* [HOW TO COMPLETE THIS TASK]: Everything in the listing below except the pictures should be reproduced exactly.

* [EXCERPTED DATA]:
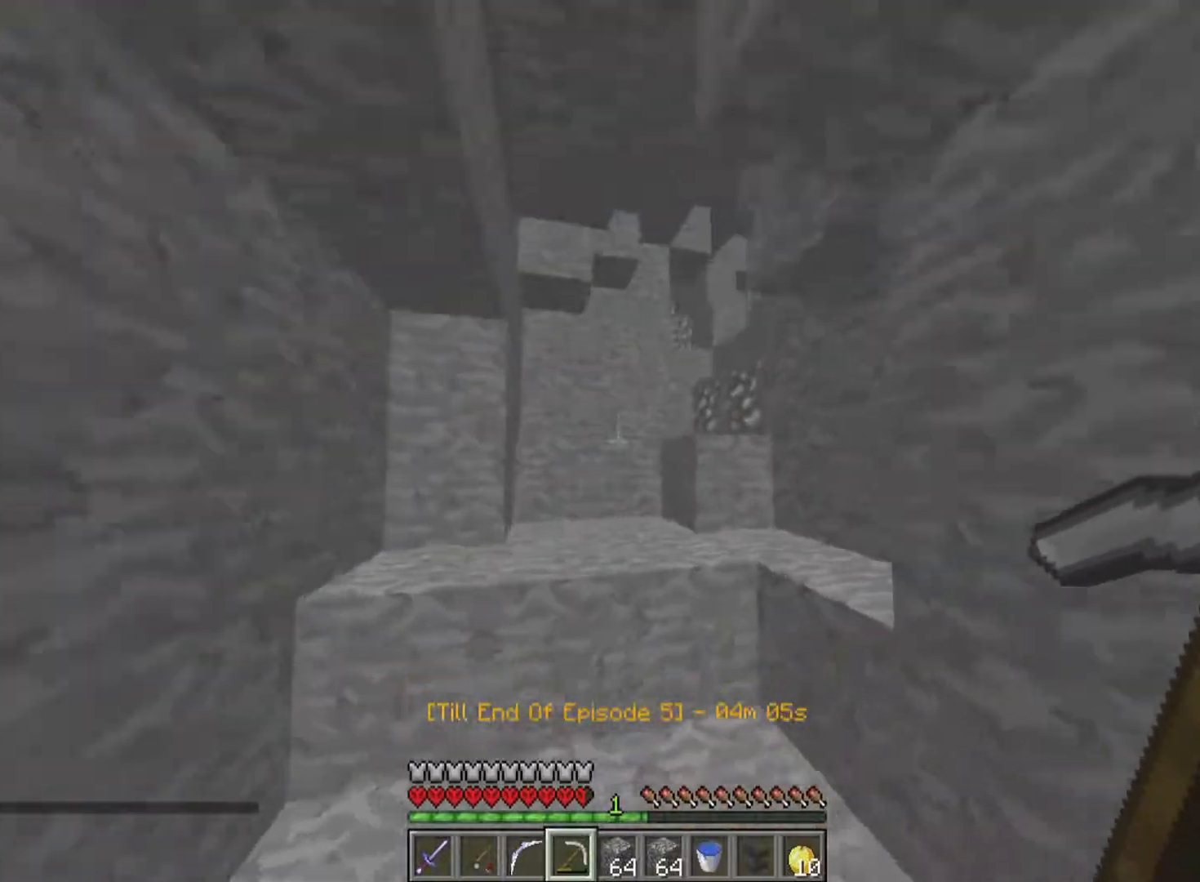
{"keys": ["w"], "mouse": [], "events": []}
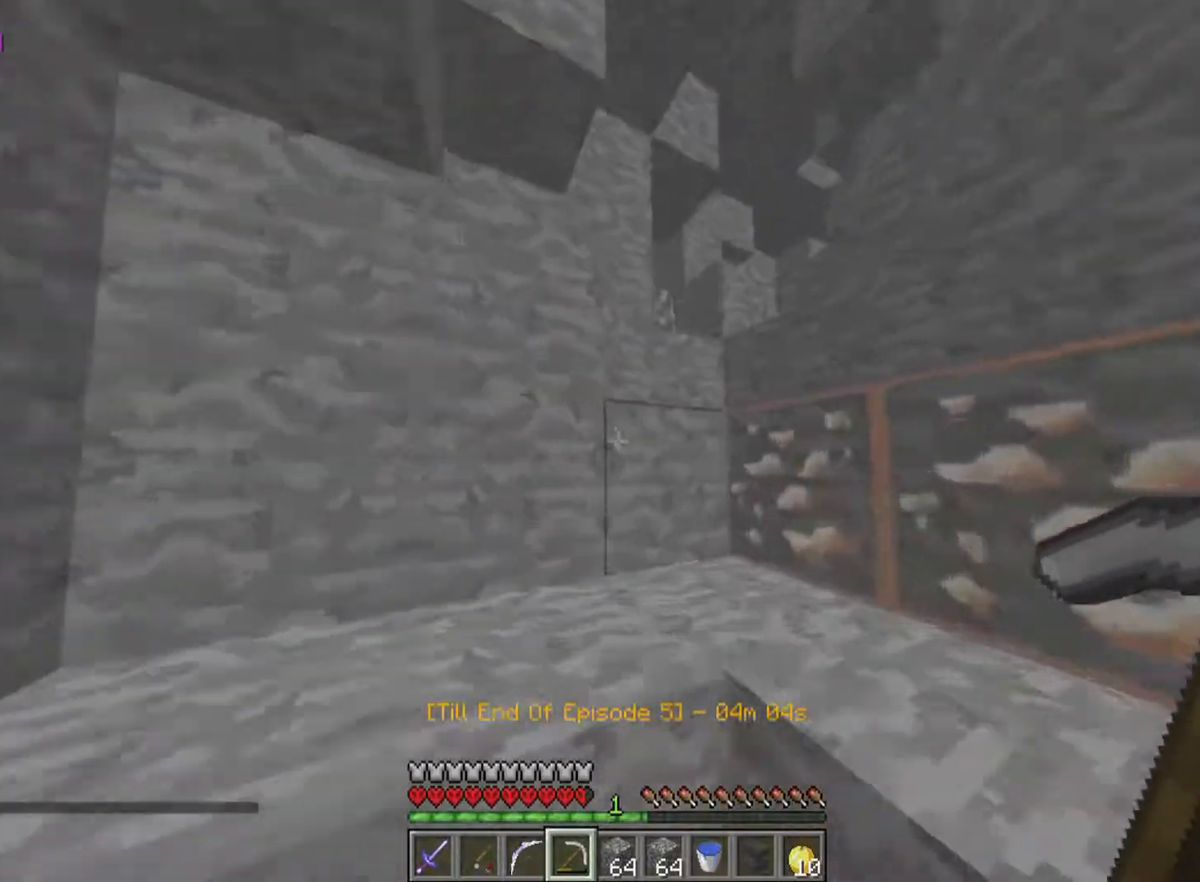
{"keys": ["w"], "mouse": [], "events": []}
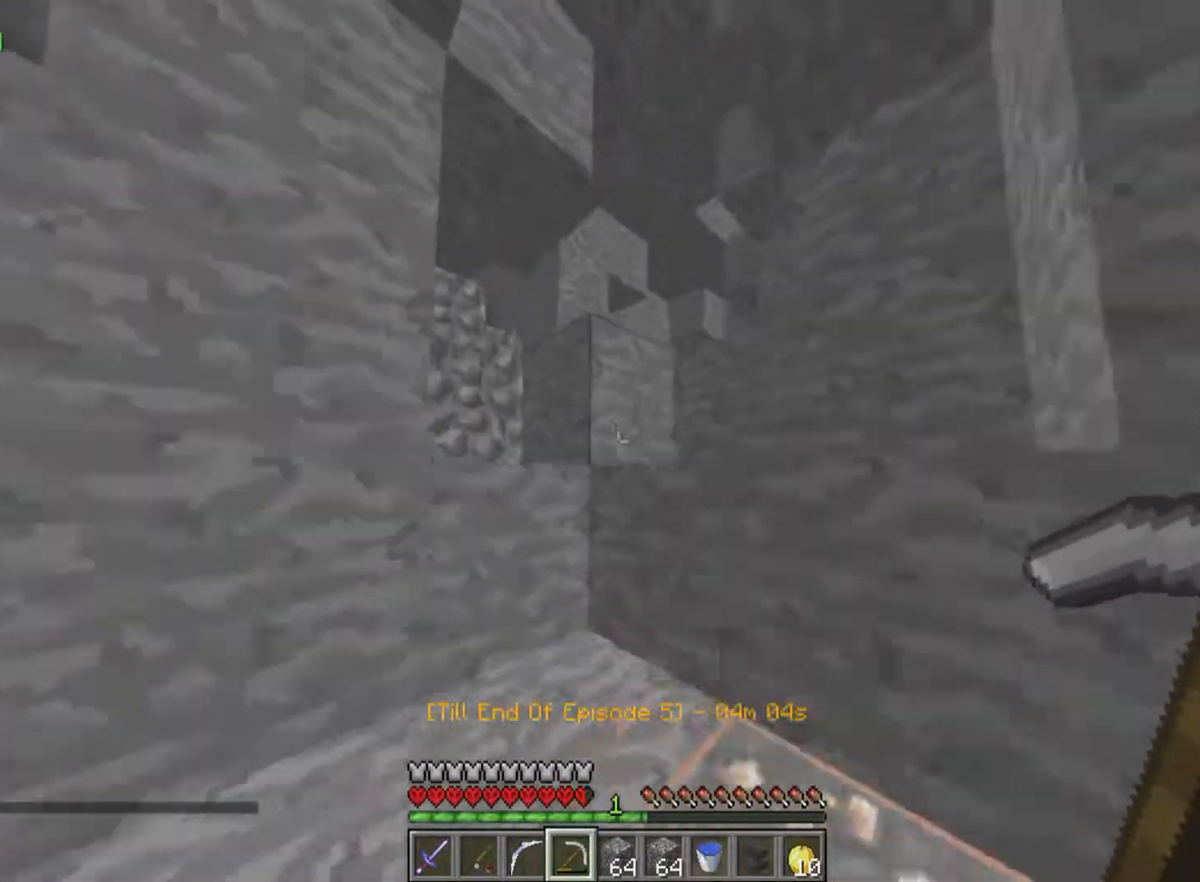
{"keys": ["w"], "mouse": [], "events": []}
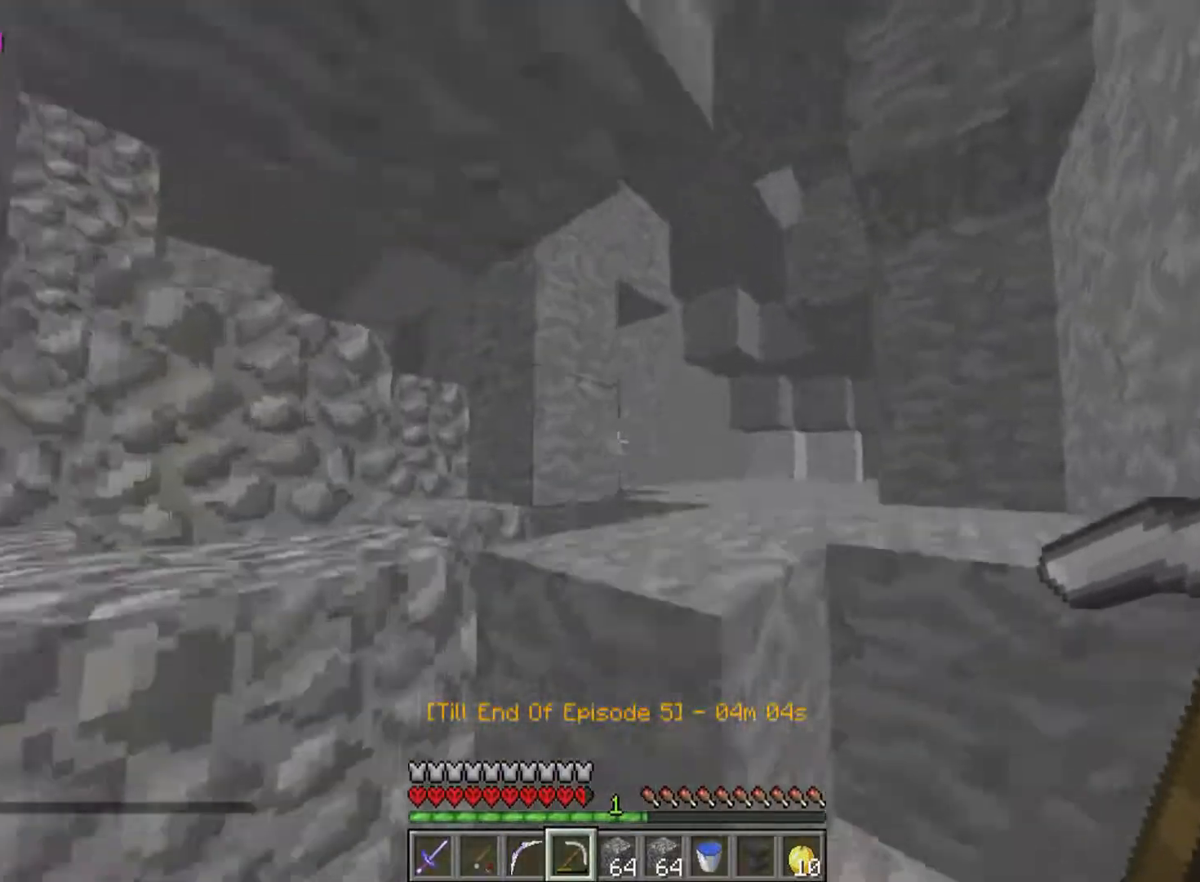
{"keys": ["d", "w"], "mouse": [], "events": [[367, "d", "down"]]}
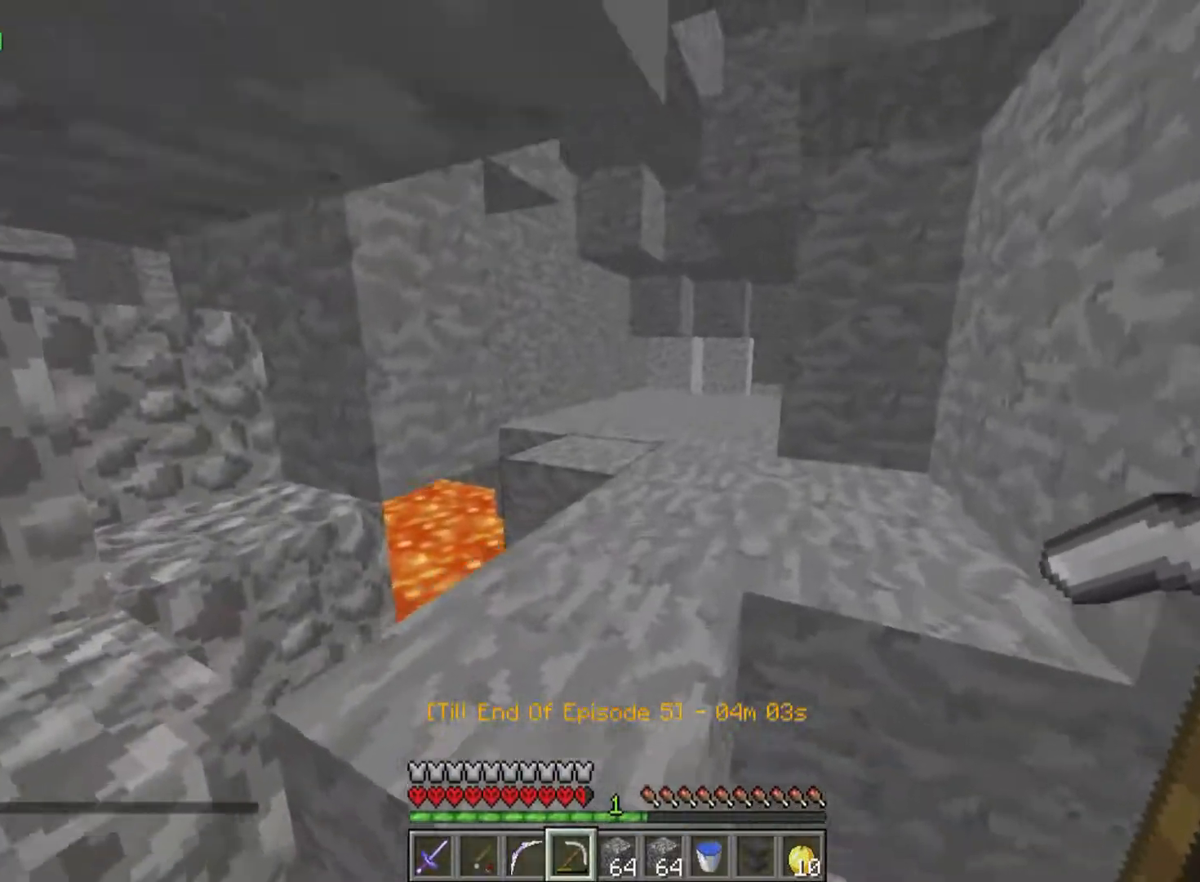
{"keys": ["w"], "mouse": [], "events": [[417, "d", "up"]]}
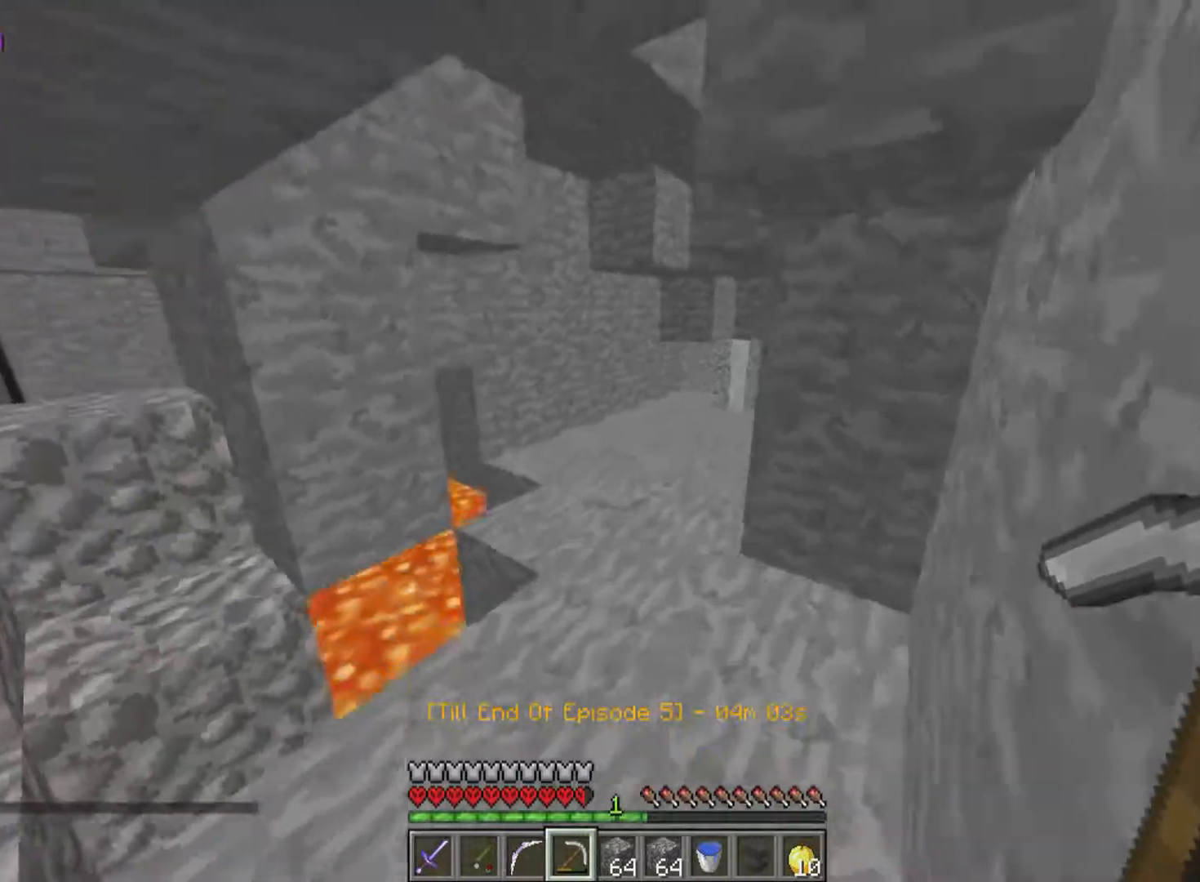
{"keys": ["w"], "mouse": [], "events": []}
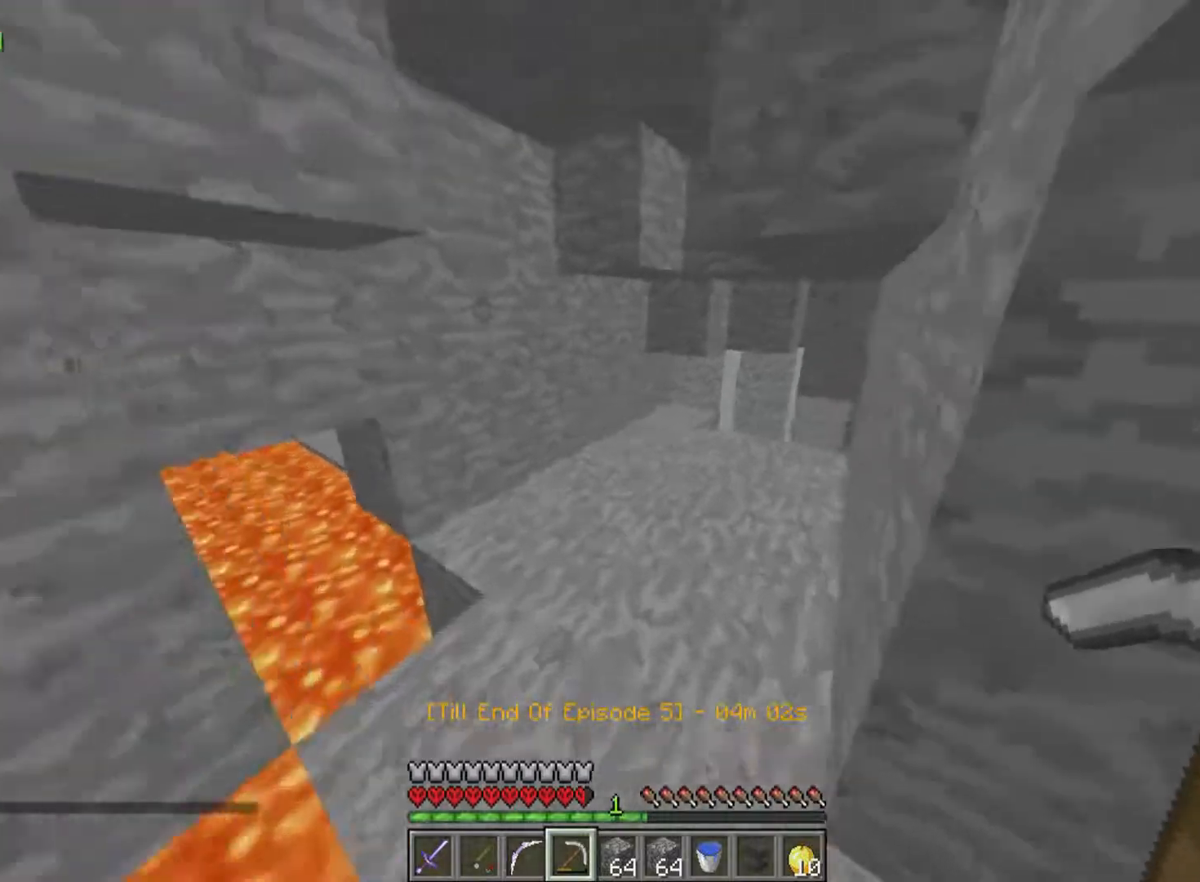
{"keys": ["w"], "mouse": [], "events": []}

* [REPLY TO THE TASK]:
{"keys": ["w"], "mouse": [], "events": []}
{"keys": ["w"], "mouse": [], "events": []}
{"keys": ["w"], "mouse": [], "events": []}
{"keys": ["d", "w"], "mouse": [], "events": [[367, "d", "down"]]}
{"keys": ["w"], "mouse": [], "events": [[417, "d", "up"]]}
{"keys": ["w"], "mouse": [], "events": []}
{"keys": ["w"], "mouse": [], "events": []}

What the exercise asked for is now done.